CyberGhost has a no logging policy, although the company keeps some statistical data for 24 hours. It doesn’t record any data that can be linked to a user; this has been proven when German authorities once requested for user activity logs. The company wasn’t able to comply with the demand since it doesn’t have any logs. Read our comprehensive CyberGhost review here, and learn more about its speed, features, and pricing plans.

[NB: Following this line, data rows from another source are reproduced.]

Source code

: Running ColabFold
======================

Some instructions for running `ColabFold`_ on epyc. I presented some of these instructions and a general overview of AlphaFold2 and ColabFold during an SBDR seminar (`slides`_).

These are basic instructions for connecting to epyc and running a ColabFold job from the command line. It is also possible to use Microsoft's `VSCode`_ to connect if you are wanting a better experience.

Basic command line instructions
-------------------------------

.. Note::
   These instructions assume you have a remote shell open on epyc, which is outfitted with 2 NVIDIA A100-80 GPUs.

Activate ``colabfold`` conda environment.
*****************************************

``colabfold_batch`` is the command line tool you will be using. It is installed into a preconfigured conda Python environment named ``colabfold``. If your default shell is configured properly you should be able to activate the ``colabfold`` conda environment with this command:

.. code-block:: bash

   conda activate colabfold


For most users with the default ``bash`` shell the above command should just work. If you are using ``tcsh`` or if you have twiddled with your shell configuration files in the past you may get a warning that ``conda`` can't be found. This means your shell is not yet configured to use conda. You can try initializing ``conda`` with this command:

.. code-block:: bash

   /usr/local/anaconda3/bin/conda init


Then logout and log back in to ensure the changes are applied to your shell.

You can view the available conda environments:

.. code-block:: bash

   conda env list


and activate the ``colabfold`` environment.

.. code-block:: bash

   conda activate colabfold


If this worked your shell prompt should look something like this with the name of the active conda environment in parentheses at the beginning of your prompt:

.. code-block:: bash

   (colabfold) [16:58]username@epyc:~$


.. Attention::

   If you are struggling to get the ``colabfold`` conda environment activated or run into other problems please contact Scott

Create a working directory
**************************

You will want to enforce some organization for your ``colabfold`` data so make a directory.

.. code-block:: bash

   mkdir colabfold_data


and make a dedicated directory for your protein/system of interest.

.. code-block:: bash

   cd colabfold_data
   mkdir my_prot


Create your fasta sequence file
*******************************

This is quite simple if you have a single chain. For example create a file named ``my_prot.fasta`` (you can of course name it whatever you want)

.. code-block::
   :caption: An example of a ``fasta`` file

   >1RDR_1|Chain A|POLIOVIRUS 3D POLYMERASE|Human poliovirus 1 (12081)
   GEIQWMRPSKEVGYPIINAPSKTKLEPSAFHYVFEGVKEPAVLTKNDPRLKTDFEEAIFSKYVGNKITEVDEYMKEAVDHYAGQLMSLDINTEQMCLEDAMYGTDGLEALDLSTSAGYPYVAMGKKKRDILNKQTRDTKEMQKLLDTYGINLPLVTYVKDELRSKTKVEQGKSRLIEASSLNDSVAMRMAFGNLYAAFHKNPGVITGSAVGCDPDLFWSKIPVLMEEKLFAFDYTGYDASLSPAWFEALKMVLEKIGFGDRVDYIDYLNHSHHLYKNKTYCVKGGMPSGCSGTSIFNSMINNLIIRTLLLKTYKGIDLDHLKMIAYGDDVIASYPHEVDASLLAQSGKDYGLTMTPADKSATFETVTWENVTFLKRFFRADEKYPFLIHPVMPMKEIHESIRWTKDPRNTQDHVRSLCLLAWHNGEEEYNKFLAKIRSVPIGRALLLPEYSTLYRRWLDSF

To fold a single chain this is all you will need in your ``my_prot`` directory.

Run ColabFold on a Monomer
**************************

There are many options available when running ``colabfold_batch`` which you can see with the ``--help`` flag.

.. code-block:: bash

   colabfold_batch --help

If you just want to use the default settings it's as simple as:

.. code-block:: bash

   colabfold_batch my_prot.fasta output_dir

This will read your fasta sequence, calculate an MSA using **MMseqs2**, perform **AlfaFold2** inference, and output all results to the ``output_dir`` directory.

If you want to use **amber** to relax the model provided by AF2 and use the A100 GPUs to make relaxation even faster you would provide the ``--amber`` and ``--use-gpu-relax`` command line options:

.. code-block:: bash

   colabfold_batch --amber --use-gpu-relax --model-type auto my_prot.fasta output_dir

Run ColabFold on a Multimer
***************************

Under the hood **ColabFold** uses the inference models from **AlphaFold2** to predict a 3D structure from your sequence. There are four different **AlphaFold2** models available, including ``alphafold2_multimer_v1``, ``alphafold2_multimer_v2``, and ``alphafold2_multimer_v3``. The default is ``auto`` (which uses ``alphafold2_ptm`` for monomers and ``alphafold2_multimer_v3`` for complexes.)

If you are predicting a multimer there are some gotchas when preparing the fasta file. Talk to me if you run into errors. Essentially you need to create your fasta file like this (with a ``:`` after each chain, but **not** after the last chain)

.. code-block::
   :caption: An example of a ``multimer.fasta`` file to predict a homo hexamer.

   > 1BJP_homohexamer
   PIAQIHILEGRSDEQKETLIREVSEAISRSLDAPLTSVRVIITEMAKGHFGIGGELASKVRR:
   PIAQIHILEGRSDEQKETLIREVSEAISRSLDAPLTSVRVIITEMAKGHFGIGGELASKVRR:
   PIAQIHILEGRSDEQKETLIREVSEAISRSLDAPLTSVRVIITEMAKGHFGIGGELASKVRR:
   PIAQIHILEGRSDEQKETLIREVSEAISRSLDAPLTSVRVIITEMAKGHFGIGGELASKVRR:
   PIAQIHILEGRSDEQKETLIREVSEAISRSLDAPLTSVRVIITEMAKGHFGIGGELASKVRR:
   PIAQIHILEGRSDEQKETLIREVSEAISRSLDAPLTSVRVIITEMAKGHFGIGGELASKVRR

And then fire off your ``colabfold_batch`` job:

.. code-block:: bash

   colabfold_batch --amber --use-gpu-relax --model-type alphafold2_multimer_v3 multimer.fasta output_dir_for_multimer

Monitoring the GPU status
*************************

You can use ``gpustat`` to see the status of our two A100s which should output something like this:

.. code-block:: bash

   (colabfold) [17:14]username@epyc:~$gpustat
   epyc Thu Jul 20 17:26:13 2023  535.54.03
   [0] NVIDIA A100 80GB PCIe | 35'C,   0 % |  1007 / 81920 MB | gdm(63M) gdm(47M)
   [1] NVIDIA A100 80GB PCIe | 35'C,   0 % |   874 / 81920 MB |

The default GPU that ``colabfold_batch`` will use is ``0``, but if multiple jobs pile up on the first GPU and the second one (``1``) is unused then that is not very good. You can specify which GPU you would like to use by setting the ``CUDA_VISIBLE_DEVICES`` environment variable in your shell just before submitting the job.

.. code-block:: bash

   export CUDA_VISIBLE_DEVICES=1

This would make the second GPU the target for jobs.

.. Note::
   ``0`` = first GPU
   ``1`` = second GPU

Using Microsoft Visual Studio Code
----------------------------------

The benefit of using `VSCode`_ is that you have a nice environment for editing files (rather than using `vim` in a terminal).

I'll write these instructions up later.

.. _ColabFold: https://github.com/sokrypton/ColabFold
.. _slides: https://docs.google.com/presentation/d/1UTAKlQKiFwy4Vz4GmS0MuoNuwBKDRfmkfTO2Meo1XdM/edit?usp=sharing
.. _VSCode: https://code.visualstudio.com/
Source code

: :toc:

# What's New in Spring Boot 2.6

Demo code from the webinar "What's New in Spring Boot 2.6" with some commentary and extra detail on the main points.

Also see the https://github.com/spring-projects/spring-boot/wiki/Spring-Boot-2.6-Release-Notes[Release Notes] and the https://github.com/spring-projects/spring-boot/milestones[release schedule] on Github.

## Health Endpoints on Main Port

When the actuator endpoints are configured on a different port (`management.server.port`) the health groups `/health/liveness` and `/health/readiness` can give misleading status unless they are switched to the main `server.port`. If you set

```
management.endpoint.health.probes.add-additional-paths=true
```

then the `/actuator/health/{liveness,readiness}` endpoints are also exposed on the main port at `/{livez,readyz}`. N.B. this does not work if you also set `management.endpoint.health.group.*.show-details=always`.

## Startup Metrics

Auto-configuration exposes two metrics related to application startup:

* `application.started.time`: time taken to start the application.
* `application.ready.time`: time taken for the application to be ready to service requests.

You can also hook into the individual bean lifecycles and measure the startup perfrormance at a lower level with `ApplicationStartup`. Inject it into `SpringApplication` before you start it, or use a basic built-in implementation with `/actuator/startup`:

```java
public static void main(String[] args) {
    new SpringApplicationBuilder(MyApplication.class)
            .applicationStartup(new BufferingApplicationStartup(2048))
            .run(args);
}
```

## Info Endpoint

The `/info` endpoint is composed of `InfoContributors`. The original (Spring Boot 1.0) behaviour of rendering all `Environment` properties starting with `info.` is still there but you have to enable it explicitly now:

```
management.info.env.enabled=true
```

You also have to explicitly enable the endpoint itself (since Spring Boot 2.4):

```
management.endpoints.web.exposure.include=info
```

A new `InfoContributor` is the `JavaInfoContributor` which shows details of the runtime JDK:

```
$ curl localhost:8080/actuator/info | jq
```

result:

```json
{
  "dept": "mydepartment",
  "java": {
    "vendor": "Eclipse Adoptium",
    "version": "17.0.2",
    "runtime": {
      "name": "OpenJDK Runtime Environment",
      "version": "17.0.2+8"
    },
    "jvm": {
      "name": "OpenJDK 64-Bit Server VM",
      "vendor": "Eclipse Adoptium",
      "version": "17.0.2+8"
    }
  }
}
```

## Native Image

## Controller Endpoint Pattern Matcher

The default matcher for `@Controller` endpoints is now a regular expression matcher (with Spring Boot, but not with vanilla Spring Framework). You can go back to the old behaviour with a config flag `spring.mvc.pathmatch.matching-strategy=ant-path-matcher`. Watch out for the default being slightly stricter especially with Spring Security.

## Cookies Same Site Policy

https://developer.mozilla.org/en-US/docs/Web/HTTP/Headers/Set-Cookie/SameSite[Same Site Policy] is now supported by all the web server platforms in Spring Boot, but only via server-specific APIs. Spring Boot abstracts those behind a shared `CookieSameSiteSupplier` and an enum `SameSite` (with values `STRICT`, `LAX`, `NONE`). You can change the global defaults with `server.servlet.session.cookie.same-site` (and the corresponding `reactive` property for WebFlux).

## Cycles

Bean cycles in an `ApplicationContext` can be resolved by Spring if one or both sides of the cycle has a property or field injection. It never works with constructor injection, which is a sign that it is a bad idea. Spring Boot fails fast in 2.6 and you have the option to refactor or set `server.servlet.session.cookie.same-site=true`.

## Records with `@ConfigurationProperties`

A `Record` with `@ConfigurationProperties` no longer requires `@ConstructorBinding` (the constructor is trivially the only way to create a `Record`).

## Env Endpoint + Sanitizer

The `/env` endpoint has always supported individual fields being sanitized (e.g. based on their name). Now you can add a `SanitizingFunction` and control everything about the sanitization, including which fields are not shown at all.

“The company has not and could not in any circumstance provide user data to those who request it, because this would be in breach of CyberGhost VPN’s mission to protect its users, and because no user data records exist,” the provider’s Transparency Report stated.
Because of its no logging policy, CyberGhost allows any type of traffic, including P2P traffic. CyberGhost also has a large network with over 3,550 servers in 59 different countries.
The provider has also been audited externally by QSCert every year since 2012. This ensures that the implementation of the Information Safety Management System (ISMS) is in accordance with international standards ISO27001 and ISO9001.
Aside from its features, what makes ExpressVPN one of the top VPN providers is its zero logging policy. You can read our ExpressVPN review here for a complete assessment of its features, customer support, and logging policy.
The company doesn’t collect any data that might lead to the users’ identification. While most VPN providers claim the same, ExpressVPN was able to prove its no-logging policy in 2017 when the Russian ambassador to Turkey was assassinated. The suspect was believed to have used an ExpressVPN server to delete pertinent messages from his Gmail and Facebook accounts. The Turkish authorities seized the server but found nothing that could lead them to the assassin.
Private Internet Access (PIA)
PIA is a very popular VPN provider, and for good reasons. It has more than 3,200 servers in 52 locations across 33 countries, and it has features that make users all the more secure. PIA also has a feature that can block ads, trackers, and malware.
You can find out more about this feature and more in our comprehensive PIA review here.
Like other VPN providers, PIA advertises a no-logging policy but is among the few that actually sticks to this claim. The FBI has subpoenaed the provider’s activity logs more than once in the past, but it wasn’t able to find anything useful.
Our research team has found other no-log providers. You can check out the top five no log VPN providers here.
Protecting online privacy amidst surveillance
No matter how hard you try to stay anonymous on the Internet, online privacy is under threat, especially for people who are living in any of the Fourteen Eyes countries. These countries spy on their citizens and share what they gather to other member countries.
A VPN can protect you from surveillance, but efforts to undermine the encryption and security protocols used by the VPN industry has recently been initiated by these countries. Some of these countries even allocate a certain budget for the weakening of encryption standards. For this reason, you can’t just sign up with the first VPN provider you find on the Internet, and you can’t rely on any provider’s claims alone. You need to assess the providers before you can find the right VPN provider.
There are important considerations, like the provider’s logging policy, business location, and server locations. It is therefore important to do your research diligently. So read our reviews before signing up for any VPN provider.
Don’t stop here. Upholding your right to privacy also includes constantly testing your VPN to make sure that there aren’t any IP leaks.
What we learned after being in the industry for years is that we simply can’t entrust our privacy to the authorities and hope that our governments will protect it. These days, they are also the ones Internet users should be wary of. So we have to do everything we can to protect ourselves in the digital world.